Credit unions are countercyclical, because you only have to serve your members. All of your members, and that means messaging should be different for people in different phases of their financial life’s journey.

Our strategic partner, Open Lending recently rant an interesting blog, Boomers Have More to Offer Credit Unions’ Auto Loan Portfolio Than You Might Realize, explaining their sphere of influence regarding auto lending. Don’t count this generation out! They control 70% of disposable income in the US, they have good credit and they’re not afraid to borrow, according to BC Strategies CEO Bryn Conway.
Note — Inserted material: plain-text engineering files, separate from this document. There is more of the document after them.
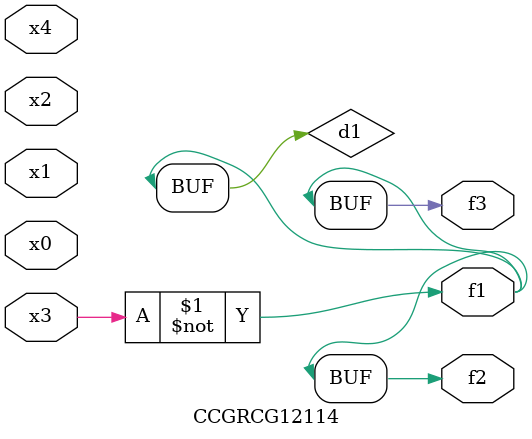
<source format=v>
module CCGRCG12114(
	input x0, x1, x2, x3, x4,
	output f1, f2, f3
);

	wire d1, d2;

	xnor (d1, x3);
	not (d2, x1);
	assign f1 = d1;
	assign f2 = d1;
	assign f3 = d1;
endmodule

</source>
Target them with classic cars to remind them of their youth, and because they spend 28% more on cars than Gens X and Y combined! They’re all about experience over pricing.

Conway also spoke at MDDCCUA, and she pointed out that we often hear that millennials aren’t borrowing; maybe they weren’t at one time, but they are now. Some of the usual milestones of adulting may have slowed because of massive student debt, but she predicted that pent up demand is about to burst. Cars and homes are the products to serve up to this generation, and they particularly like following referral advice from friends and family. Treat their Gen X parents and boomer grandparents right, and you’ll have a better chance at their business. Additionally, Gen Y does not carry much cash, but prefers credit cards with robust rewards programs. This generation also responds best to direct mail – you read that right – so hit them up with a direct mail campaign, plus digital and social media marketing. Ser Tech can help! Contact us today!

Gen X may be small, but they, too, should not be neglected. Gen X is generally skeptical, so messaging must be transparent. Conway explained that age 54 is when you spend, earn and save the most, and Gen X is not particularly brand loyal, so they’re the perfect target for auto loan recapture campaigns and home refinancings.

The economy could be heading for a slowdown, but your credit union doesn’t have to! Use what you’ve got to your advantage: tons of data on your members, a personal touch and countercyclical business model that is a recipe to more than weather the storm.